Sommige wetenschappers suggereren dat dit jaar een game changer zou kunnen inluiden voor het Antarctische zee-ijs. De gevolgen daarvan kunnen verstrekkend zijn voor het klimaat op aarde, want zee-ijs houdt de planeet koeler door zonne-energie terug te kaatsen in de atmosfeer en de oceaan te isoleren. De vorming ervan genereert ook koude, zoute watermassa’s die de wereldwijde oceaanstromingen aandrijven.
Omvang van het zee-ijs
De jaarlijkse vries-dooicyclus van Antarctisch zee-ijs is een van de grootste seizoensveranderingen op aarde. Het is echter ook een grote uitdaging voor klimaatmodellen om het nauwkeurig te voorspellen.
Sinds de jaren 1970 houden satellieten een grootheid bij die bekend staat als “de omvang van zee-ijs”. Dat is de totale oppervlakte waar minstens 15% bedekt is met zee-ijs.
Afgelopen september bereikte die oppervlakte een laagterecord, alvast sinds het begin van de satellietmetingen.
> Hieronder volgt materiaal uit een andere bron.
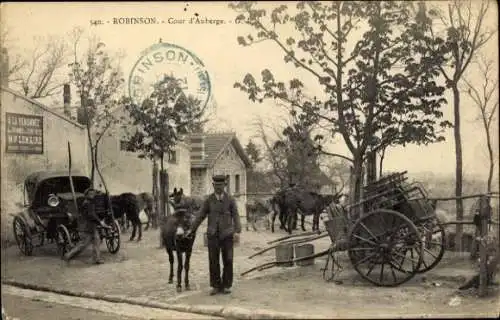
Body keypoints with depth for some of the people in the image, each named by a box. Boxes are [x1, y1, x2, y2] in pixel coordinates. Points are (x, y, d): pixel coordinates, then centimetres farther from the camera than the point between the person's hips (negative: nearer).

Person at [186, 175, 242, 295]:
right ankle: (216, 286, 12)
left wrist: (237, 231, -19)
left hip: (227, 235, -1)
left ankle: (226, 286, 13)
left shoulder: (230, 200, 0)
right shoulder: (209, 200, 3)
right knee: (213, 261, 1)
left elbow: (236, 216, -5)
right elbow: (201, 215, 8)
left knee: (228, 261, 0)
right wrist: (192, 229, 5)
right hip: (213, 235, 1)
Het jaar daarvoor, na de hele winter veel lager te zijn geweest dan de mediaan, maakte de omvang van het Antarctische zee-ijs een late opleving. Het bedroeg 18,3 miljoen vierkante kilometer op zijn maximum in september 2022, ongeveer 2% onder de mediaan van de periode tussen 1981 en 2010.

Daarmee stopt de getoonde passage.